Is retirement in reverse the way of the future?

In the 80s sci-fi classic, Back to the Future II, schoolboy Marty McFly is transported to a futuristic 2015, with flying cars, hovering skate boards and runners that ties their own laces.

Unless there are big changes in the next 18 months, the actual 2015 is going to be a big letdown, but then the future is notoriously difficult to predict, even for Hollywood. Who knows what the world will look like when we eventually retire.

Can't wait to find out? How about retiring in reverse?

Right now, dozens of 30 and 40 somethings are sitting in the south of France sipping champagne, gently bobbing in a houseboat somewhere in the Greek Islands, and road tripping around South America.

How is this possible?

Instead of putting all of their efforts into saving for the future, they've decided to retire early – quite a bit early – and take their retirement now during their "prime" years.

It's a bit like eating dessert before your main meal, only on a grand scale that inspires jealousy and wonder at the sheer daring involved.

Two practitioners of this ideal are Kim and Jason, the couple who are self-diagnosed sufferers of 'Adultitis' and have chosen to live the reverse retirement way of life in order to spend more time with their children and simply work the bare minimum.

It might be all well and good to simply live for now, picking up the odd one off job to get by and living off savings from their 20s, but what happens when they reach retirement age and haven't got a nest egg of superannuation funds to fall back on?

Reverse retirement puts a lot of pressure on people when they return to work at middle age to save enough to retire just a couple of decades later.
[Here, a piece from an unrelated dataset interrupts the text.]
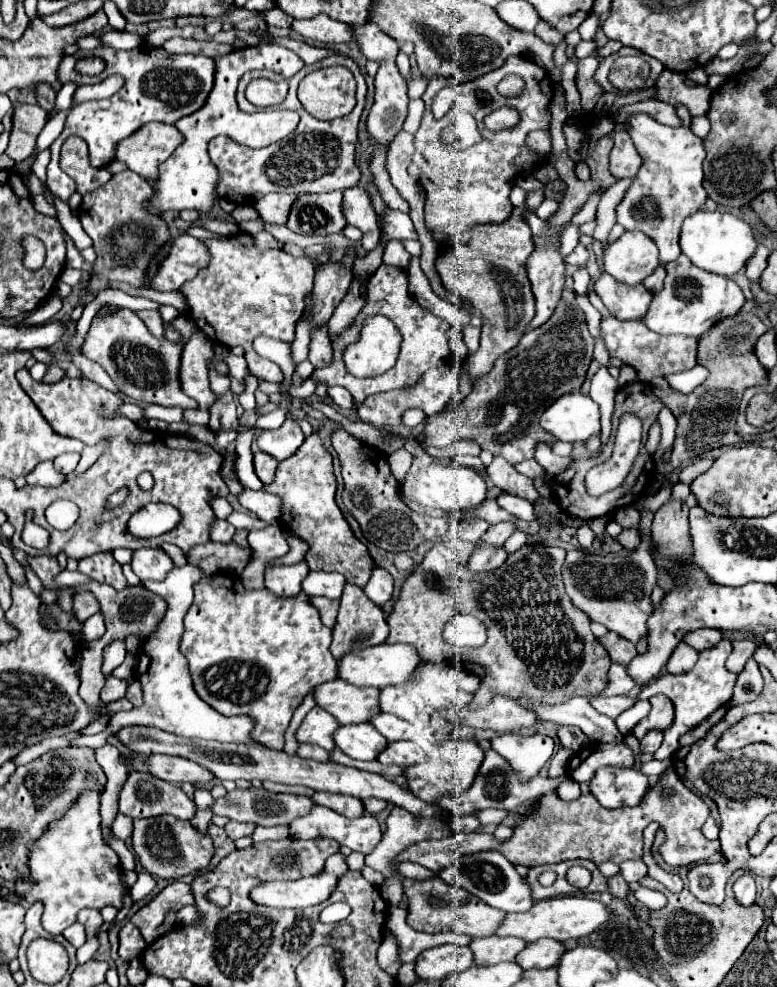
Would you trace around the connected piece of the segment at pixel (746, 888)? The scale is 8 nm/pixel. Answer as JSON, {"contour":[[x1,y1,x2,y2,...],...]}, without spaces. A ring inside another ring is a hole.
{"contour":[[743,874,743,882,733,884,733,892,739,904,751,906,755,902,755,880,751,874]]}

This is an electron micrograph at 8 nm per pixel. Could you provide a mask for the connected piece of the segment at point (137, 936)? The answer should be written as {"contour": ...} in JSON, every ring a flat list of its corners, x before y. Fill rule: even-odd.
{"contour":[[127,922,127,924,121,928,121,932,119,932,119,956,129,962,141,956,141,952,145,950,145,946,147,946,147,944,145,944,141,932,139,932,131,922]]}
Kim and Jason plan to deal with this by continuing to work into their golden years at a reduced capacity doing something they love.

Kim and Jason aren't the only ones doing it either, with reverse retiree Ed Hawkins in the UK living in the south of France off of his rental income in London. He told Radio 4 earlier this year that he also plans to work for longer once he returns to the workforce.

Naturally, there are a slew of issues that could arise to prevent these early retirees from working later in life, as well as the possibility of struggling to return to the workforce with an income high enough to make the necessary salary sacrificing payments they will need by starting so late in life.

What's your choice; retire now and work later? Or work now and retire later?